The Chancellor's decision to rule out sharing currency with an independent Scotland will prove to be a "monumental error", First Minister Alex Salmond has said.

The SNP leader focused on George Osborne's "dive bomb" as he set out his own vision for links across the UK in a lecture hosted by the New Statesman in London.

Mr Osborne rejected the key Scottish Government proposal last month, just days after Prime Minister David Cameron made an appeal for Scots to vote to stay in the UK in the referendum on September 18.

Mr Salmond said: "In the last three weeks people in Scotland have seen an array of approaches from the UK Government - what they apparently call their Dambusters strategy.

"We were love-bombed from a distance by David Cameron, then dive-bombed at close range by George Osborne.

"The UK cabinet came up to Aberdeen but chose not to meet the members of the public.

"I believe that George Osborne's speech on sterling three weeks ago - the sermon on the pound - will come to be seen as monumental an error as Margaret Thatcher's sermon on the mound some 25 years ago.

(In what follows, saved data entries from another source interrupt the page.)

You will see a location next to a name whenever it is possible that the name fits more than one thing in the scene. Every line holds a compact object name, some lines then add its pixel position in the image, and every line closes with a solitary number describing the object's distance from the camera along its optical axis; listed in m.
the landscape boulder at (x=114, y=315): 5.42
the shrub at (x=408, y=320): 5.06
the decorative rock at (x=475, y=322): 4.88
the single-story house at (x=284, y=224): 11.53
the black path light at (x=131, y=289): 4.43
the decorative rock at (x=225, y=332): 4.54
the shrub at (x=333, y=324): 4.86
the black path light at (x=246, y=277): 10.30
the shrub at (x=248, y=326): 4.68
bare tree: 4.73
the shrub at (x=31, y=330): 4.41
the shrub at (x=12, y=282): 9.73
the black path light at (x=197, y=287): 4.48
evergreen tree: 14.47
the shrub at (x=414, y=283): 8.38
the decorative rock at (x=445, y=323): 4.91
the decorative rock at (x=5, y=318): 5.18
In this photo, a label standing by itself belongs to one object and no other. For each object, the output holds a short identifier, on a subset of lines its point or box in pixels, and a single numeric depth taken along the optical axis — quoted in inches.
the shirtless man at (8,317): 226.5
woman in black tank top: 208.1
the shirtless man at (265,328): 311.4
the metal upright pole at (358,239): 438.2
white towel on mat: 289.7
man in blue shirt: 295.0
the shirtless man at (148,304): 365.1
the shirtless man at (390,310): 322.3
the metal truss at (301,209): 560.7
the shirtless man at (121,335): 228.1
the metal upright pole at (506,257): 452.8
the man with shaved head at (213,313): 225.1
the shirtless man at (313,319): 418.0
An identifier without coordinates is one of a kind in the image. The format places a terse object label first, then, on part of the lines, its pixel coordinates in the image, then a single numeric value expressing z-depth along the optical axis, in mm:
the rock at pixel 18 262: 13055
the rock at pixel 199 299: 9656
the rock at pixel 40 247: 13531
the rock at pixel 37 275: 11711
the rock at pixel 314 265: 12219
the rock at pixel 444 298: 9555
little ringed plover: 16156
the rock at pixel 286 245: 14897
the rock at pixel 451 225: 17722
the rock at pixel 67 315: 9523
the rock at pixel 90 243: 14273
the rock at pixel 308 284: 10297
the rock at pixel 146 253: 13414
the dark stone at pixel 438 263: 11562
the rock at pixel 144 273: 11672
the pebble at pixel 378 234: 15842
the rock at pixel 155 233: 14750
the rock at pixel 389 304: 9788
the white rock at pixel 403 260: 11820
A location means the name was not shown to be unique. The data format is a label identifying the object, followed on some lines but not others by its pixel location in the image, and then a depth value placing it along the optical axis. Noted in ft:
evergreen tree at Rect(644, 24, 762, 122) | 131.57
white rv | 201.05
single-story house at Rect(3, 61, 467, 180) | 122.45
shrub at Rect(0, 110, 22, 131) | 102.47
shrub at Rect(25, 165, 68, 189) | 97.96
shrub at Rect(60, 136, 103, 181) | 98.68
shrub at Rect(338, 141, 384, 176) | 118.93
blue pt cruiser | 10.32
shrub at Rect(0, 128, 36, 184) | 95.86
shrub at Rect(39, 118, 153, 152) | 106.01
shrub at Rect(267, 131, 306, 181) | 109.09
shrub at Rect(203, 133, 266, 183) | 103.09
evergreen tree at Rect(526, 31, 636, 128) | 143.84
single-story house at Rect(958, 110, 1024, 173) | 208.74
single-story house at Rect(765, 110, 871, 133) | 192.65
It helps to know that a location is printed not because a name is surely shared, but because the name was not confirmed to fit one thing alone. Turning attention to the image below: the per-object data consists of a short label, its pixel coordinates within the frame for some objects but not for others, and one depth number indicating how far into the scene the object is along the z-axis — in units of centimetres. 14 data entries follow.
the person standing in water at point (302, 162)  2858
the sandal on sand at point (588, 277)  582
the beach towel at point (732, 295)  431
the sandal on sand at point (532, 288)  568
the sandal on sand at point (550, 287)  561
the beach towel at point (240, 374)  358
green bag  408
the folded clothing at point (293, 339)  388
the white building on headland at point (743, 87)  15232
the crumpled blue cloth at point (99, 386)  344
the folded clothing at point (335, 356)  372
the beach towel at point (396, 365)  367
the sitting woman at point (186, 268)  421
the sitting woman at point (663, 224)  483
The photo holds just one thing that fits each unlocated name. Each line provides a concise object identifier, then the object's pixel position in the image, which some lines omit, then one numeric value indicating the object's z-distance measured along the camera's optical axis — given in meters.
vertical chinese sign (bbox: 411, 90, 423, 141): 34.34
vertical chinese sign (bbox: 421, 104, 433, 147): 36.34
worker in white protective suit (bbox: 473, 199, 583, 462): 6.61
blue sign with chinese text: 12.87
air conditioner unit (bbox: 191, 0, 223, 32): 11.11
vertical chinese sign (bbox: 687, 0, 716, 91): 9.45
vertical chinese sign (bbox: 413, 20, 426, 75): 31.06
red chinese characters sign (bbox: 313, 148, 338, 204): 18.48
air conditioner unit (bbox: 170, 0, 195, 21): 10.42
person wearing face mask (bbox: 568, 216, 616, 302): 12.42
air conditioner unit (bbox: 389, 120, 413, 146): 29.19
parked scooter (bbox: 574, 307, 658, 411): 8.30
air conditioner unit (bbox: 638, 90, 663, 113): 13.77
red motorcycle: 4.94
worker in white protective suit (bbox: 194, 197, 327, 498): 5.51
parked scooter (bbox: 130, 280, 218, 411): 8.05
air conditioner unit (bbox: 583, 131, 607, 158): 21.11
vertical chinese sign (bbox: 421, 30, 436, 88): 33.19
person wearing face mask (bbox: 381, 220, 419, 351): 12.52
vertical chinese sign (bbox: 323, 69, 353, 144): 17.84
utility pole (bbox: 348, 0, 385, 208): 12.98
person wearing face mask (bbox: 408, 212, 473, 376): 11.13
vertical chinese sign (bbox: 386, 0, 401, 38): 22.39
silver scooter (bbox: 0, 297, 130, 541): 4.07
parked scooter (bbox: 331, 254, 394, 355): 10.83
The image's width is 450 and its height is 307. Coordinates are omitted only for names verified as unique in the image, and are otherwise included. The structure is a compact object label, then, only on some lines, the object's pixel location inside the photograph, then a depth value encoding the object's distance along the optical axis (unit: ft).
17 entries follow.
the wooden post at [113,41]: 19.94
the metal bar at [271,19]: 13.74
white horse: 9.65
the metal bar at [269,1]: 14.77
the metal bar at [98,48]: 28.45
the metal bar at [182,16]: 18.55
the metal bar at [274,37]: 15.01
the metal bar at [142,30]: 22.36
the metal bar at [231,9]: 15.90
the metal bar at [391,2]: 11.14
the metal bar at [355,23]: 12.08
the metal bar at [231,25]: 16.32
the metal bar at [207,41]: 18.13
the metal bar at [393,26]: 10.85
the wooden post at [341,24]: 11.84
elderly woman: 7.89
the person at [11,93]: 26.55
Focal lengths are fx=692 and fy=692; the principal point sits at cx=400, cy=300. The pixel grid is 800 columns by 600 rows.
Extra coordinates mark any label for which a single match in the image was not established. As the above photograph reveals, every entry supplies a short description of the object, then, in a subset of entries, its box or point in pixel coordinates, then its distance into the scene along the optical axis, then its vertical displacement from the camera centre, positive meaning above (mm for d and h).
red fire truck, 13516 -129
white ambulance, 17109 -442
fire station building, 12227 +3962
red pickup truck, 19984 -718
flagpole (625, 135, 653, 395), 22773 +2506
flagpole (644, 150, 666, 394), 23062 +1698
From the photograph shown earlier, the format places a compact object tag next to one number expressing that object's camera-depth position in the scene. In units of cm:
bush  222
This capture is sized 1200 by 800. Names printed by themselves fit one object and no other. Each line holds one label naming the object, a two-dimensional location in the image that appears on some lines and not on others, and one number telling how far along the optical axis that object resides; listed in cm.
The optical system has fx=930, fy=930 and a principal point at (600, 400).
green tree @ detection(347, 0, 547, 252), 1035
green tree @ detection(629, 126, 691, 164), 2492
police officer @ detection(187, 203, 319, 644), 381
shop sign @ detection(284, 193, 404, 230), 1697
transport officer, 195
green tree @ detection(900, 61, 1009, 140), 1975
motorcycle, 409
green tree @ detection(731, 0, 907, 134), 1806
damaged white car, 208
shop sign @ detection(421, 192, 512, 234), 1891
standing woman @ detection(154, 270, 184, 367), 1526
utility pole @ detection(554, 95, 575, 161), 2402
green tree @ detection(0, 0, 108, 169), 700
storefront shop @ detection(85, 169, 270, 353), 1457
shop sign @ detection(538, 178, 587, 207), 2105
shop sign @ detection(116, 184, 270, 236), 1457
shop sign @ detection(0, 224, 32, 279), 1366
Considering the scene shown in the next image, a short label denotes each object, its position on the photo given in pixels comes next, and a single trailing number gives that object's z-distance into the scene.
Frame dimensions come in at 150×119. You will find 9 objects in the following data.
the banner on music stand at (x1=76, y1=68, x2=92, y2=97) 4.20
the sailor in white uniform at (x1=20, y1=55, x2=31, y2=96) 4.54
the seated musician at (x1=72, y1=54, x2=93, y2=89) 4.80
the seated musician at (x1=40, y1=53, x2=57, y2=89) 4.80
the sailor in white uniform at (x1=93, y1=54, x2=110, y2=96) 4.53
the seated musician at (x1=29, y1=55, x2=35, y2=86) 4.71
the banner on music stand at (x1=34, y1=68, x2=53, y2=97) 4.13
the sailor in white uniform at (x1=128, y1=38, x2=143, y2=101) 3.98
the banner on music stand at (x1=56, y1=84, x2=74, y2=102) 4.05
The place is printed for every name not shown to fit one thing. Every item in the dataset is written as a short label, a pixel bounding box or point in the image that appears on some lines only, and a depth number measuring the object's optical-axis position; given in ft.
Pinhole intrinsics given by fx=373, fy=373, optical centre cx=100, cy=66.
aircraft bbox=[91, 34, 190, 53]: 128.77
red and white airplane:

"It encapsulates diktats from on high which are not the strength of the Westminster elite, rather they're a fundamental weakness.

"I want to make a contrast, and we shall make a contrast, that we shall seek to engage with the people of England on the case for progressive reform."

The Chancellor repeatedly referred to an independent Scotland being "foreign" to the rest of the UK, Mr Salmond said.

"Scotland will not be a foreign country after independence, any more than Ireland, Northern Ireland, England or Wales could ever be foreign countries to Scotland," he said.

Meanwhile a veteran economist has claimed a currency union would benefit the remainder of the UK more than an independent Scotland.

It would actually be in Scotland's greater self-interest to use the pound unilaterally, but a currency union would benefit both sides of the Border, Professor David Simpson said.

The former World Bank economist rejected the argument that a currency union required a political union to work.